A 200-year-old American elm tree stood condemned, finally succumbing, it seemed, to the disease that has killed off hundreds of thousands of other elms in Minnesota.
The tree, one of the few old elms left in the Twin Cities, towered over a small channel of Minneapolis' Lake of the Isles long before Minnesota was a state. Somehow it survived untreated as Dutch elm disease spread over the last 50 years from neighborhood to neighborhood. Its trunk, wide enough to walk through, bent into an oval as it grew and squeezed between a sidewalk and two-lane road built around it.
But, at last, foresters found Dutch elm disease — a fatal fungal infection spread by beetles — in the tree this fall. They planned to cut it down Oct. 1.

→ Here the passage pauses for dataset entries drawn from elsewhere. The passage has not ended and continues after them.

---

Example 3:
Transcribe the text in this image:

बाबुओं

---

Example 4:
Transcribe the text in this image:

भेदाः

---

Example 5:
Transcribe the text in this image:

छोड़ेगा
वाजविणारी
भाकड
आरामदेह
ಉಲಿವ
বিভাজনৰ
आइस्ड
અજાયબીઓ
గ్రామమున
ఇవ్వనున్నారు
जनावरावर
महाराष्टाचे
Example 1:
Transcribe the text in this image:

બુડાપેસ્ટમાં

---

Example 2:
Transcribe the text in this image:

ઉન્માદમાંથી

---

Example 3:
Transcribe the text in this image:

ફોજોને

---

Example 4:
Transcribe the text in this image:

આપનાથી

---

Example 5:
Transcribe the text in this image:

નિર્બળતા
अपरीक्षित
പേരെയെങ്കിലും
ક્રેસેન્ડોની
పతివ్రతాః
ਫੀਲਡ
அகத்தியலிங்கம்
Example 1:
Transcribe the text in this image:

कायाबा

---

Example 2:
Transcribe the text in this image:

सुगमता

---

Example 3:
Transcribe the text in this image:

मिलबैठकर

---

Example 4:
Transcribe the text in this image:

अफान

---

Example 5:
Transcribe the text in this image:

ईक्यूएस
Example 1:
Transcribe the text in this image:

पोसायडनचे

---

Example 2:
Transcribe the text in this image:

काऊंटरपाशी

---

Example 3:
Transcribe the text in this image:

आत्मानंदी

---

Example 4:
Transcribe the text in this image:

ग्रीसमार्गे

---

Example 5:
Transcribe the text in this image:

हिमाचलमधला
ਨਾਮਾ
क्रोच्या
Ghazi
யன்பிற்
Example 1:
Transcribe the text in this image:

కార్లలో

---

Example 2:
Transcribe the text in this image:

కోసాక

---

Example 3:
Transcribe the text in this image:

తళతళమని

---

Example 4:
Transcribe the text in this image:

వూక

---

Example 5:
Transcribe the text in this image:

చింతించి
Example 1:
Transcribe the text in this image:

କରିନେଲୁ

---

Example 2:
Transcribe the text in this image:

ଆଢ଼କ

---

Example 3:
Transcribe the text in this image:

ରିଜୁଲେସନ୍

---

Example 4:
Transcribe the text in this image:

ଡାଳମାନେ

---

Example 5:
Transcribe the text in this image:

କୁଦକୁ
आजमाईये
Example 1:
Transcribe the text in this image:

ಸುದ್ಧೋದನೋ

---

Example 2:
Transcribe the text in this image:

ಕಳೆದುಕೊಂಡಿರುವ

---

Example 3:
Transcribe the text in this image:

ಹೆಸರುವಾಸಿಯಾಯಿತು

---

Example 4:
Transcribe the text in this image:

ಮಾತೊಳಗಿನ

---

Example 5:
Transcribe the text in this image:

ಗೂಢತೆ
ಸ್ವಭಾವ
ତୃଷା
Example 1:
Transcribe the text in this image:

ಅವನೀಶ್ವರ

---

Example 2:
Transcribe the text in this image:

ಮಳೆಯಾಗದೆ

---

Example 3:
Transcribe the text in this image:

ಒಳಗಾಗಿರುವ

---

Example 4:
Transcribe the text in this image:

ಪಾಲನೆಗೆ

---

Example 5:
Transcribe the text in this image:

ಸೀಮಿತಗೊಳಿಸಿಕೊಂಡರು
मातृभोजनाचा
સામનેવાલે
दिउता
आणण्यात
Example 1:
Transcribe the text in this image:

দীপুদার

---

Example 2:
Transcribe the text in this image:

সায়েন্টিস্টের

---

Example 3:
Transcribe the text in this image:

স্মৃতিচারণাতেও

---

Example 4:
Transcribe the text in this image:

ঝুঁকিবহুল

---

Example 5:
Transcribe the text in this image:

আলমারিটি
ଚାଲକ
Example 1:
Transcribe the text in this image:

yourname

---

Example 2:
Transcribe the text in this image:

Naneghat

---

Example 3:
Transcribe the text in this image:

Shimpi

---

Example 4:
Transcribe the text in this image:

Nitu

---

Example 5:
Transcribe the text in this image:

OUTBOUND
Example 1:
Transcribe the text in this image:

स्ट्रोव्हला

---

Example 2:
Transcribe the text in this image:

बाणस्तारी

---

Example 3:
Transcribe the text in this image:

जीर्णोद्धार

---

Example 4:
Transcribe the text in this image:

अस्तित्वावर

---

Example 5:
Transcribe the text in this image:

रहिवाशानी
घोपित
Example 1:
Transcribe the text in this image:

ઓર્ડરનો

Then Kyla Wahlstrom stepped in.
Wahlstrom, who's lived in the neighborhood for 42 years, saw the spray-painted red stripe around the trunk — the telltale marking of a tree destined to be cut down — while walking her 11-month-old retriever. She had lost some of her own trees to the disease, but none that were this tall, this old or this remarkable.
Wahlstrom estimated that the elm, which has a circumference of 16 feet, was between 195 and 225 years old.
"Think of all the things it's seen and lived through," Wahlstrom said. "All the hard winters and droughts. It was here when Minnesota was just a territory."
Wahlstrom, a retired professor at the University of Minnesota, said she learned long ago not to take things at face value. If the tree was to be cut down, she wanted to know exactly why there was no other option.